Questions fréquentess
Pourquoi le commerce électronique dépasse-t-il le logiciel d’IA dans les prévisions de McKinsey ?
Parce que McKinsey estime que le commerce électronique pourrait générer entre 14 000 et 20 000 milliards de dollars en 2040, contre 1 500 à 4 600 milliards pour les logiciels et services d’IA. La conclusion est que la couche finale du commerce peut capturer plus de volume d’affaires que certaines technologies habilitantes.
Que signifie exactement commerce agentique ?

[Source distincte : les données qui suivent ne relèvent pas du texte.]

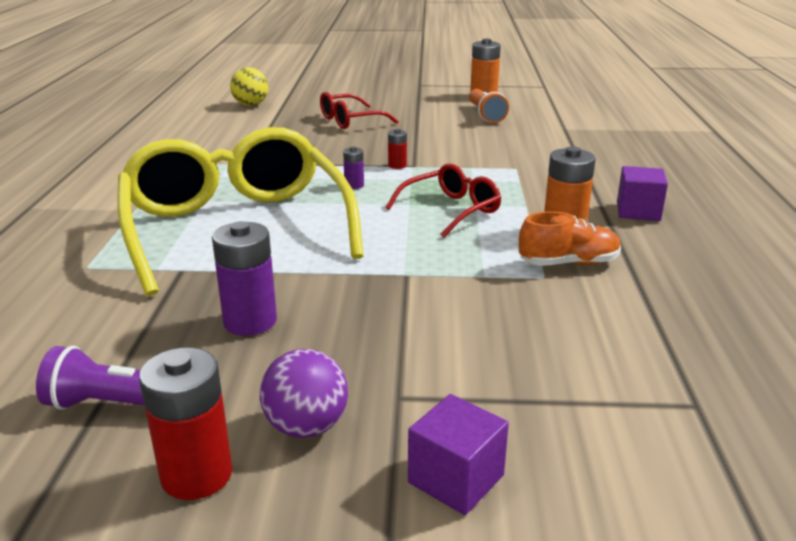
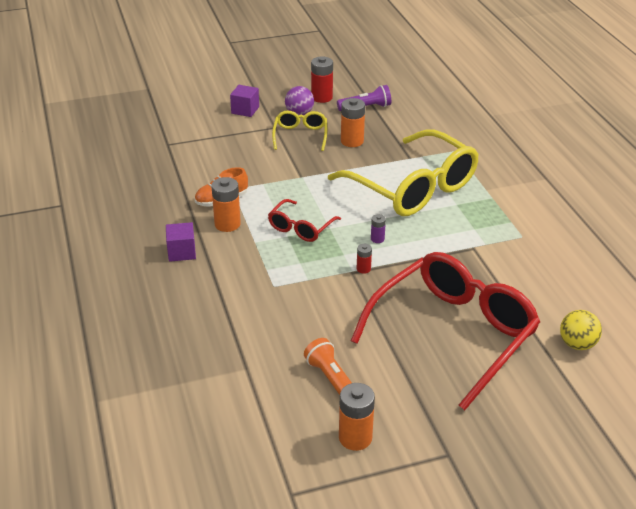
camera: 160 degrees right, 10 degrees up
(250, 322) = (352, 141): purple battery -> orange battery
(350, 121) = (453, 333): red glasses -> red glasses, size x2.14
(350, 358) = (300, 135): none -> yellow glasses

C’est un modèle où des agents d’Intelligence Artificielle agissent au nom de l’utilisateur pour rechercher des produits, comparer des options, constituer des paniers et finaliser des achats. Il ne remplace pas nécessairement le consommateur humain, mais automatise des parties de plus en plus vastes du processus.
Quelles technologies une entreprise doit-elle prévoir pour se préparer à ce scénario ?
Elle doit disposer de catalogues structurés, d’APIs robustes, de systèmes d’identité et d’autorisation, de paiements délégués, de moteurs de personnalisation, de traçabilité des décisions et de systèmes capables de distinguer entre agents légitimes et automatisations malveillantes.
Que change-t-il pour une boutique en ligne si le client devient un agent ?
Les méthodes de présentation des produits, le rôle du SEO traditionnel, la pertinence de l’interface visuelle, la gestion de la fraude, la logique de fidélisation, ainsi que la relation entre la marque et le consommateur évoluent. Dans ce cadre, l’expérience pour les agents pourra devenir aussi importante que celle pour les personnes.